## TASKS
**1)** What do even healthy women naturally have at the time of their menses, according to the text on menstruation and bowel movements?
**2)** Which sentences in the text on menstruation and bowel movements end in a question mark? List every one, headings included.
**3)** Pick up the text on menstruation and bowel movements after its final sentence and write the next part.

## GIVEN TEXT
Frequent bowel movements are a potential source of a reduced quality of life in patients. It can be bothersome to always worry about a sudden urge to rush to the bathroom. When it comes to a woman's menstrual cycle, this can also lead to a reduced quality of life with a similar dependence on being close to a bathroom during the crest of the cycle. Do these two separate events share some type of overlap or are they truly independent? Here, we will determine if there is a link between a menstrual cycle and frequent bowel movements.
Does the Menstrual Cycle Lead to More Bowel Movements?
It seems that these two events share a lot of common characteristics. Both are marked by increased pressure on the pelvis and can lead to increased rectal tone. As we saw when we explored the link between coffee and bowel movements, when there is an increase in internal rectal pressure, there will be a stimulus to find the nearest toilet and relief the pressure .
According to research, there is already an established connection between an exacerbation of irritable bowel syndrome and a menstrual period. The reason behind this is that even healthy women naturally have looser stools at the time of their menses .
A mechanism that can attempt to explain why this happens is during the menstrual cycle, the tissue lining the uterine wall falls off and is removed thanks to contractions from the uterus. As the uterus contracted, it can inadvertently also alter the tone of the rectal sphincter. This increase in intra-abdominal pressure is similar to the same force you generate yourself when you are attempting to defecate normally. This phenomenon is the point when you "push" out the fecal matter.
During a period, women also typically complain of symptoms like heaviness and bloating so it is no surprise that this may lead to more frequent bowel movements.
Why Do Bowel Movements Happen More Often During Menses?
Even if the increased pressure may also help explain why there is an increase in bowel activity during your period cycle, the real culprit for why this happens is due to the hormone changes that occur during menses. During a typical 28-day cycle for women, there are three distinct phases marked by changes in the hormone levels in the body. At the beginning of a period cycle, there are moderate levels of both estrogen and progesterone that help grow the tissue lining the uterus to prepare the uterine cavity for potential pregnancies. Levels of both hormones continue to increase until the half-way point of the menstrual cycle, around day 14. This is the period called ovulation where the egg is released into the uterine cavity and progesterone levels are the highest in case of potential egg fertilization.

## SUPPLIED MATERIAL
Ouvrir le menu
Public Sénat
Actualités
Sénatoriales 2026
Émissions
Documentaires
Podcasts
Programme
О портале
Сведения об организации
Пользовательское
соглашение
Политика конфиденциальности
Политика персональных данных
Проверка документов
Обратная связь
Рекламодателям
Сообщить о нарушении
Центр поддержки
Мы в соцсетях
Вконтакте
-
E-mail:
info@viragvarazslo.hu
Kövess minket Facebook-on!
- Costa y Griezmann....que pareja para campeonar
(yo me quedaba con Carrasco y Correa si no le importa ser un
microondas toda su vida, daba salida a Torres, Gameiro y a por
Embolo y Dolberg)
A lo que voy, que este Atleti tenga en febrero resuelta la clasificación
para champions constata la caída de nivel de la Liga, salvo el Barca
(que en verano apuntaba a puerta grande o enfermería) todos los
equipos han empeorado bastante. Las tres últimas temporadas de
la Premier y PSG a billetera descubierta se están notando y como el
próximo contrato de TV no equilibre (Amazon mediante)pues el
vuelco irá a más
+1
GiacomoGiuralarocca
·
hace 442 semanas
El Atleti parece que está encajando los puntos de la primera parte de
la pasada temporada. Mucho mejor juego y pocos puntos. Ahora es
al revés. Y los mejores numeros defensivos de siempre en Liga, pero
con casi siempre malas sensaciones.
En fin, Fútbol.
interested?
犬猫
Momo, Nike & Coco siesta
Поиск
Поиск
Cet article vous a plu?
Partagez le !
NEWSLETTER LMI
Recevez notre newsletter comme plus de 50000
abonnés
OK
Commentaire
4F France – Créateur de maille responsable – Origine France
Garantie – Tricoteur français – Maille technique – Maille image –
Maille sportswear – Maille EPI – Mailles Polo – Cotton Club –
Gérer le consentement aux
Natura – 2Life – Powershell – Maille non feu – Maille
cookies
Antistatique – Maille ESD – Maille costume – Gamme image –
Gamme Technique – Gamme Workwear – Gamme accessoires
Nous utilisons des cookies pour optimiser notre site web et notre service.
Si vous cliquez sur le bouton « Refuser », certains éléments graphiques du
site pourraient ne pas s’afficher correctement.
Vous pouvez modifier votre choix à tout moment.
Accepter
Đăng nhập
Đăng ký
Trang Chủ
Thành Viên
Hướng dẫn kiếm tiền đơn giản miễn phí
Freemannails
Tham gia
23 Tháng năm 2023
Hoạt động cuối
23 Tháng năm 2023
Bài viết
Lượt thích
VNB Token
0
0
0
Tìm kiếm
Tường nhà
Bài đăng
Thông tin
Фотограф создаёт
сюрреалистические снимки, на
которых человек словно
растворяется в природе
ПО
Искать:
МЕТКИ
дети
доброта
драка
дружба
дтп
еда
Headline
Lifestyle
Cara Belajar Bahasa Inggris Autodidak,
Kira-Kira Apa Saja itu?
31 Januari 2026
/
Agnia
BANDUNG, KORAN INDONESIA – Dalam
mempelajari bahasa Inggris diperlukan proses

## ANSWERS IN ORDER
**1)** Looser stools.

**2)**
- Do these two separate events share some type of overlap or are they truly independent?
- Does the Menstrual Cycle Lead to More Bowel Movements?
- Why Do Bowel Movements Happen More Often During Menses?

**3)**
If the egg that the woman had released is not fertilized by a sperm after a day or two, progesterone and estrogen levels begin to dramatically drop and the tissue in the uterine cavity begins to thin. At the end of the menstrual period, progesterone levels are at the lowest point of all during the entire cycle.
Not only is progesterone responsible for maintaining the integrity of the uterine tissues, it is also a natural way to regulate your bowel activities. Progesterone naturally reduces your desire to defecate slightly but when values fall, this inhibitory effect is lost so women can experience bouts of diarrhea during the menses stage. Stools are generally the loosest during the first 48 hours of a new cycle but as progesterone levels begin to climb once again, diarrhea episodes stop and women regain control of their bowel function. 
An interesting caveat to our exploration of a menstrual cycle and frequent bowel movements is the status of the female at baseline. In one cohort study on a Japanese population, it was seen that women who had normal bowel habits after menses tended to have a less obvious increase in frequent bowel movements. If, however, the women tended to be more constipated during their cycle, there was a more significant increase in the number of bowel movements that would be experienced during menses. 
Again, the deciding factor in who will experience this constipation would be women who have higher levels of progesterone. As a broad generalization, this would typically be younger women who have not yet had children compared to an older mother still on her periods. As a woman ages, the intensity of diarrhea should subside slightly as you move towards menopause when estrogen and progesterone should lower and finally stabilize.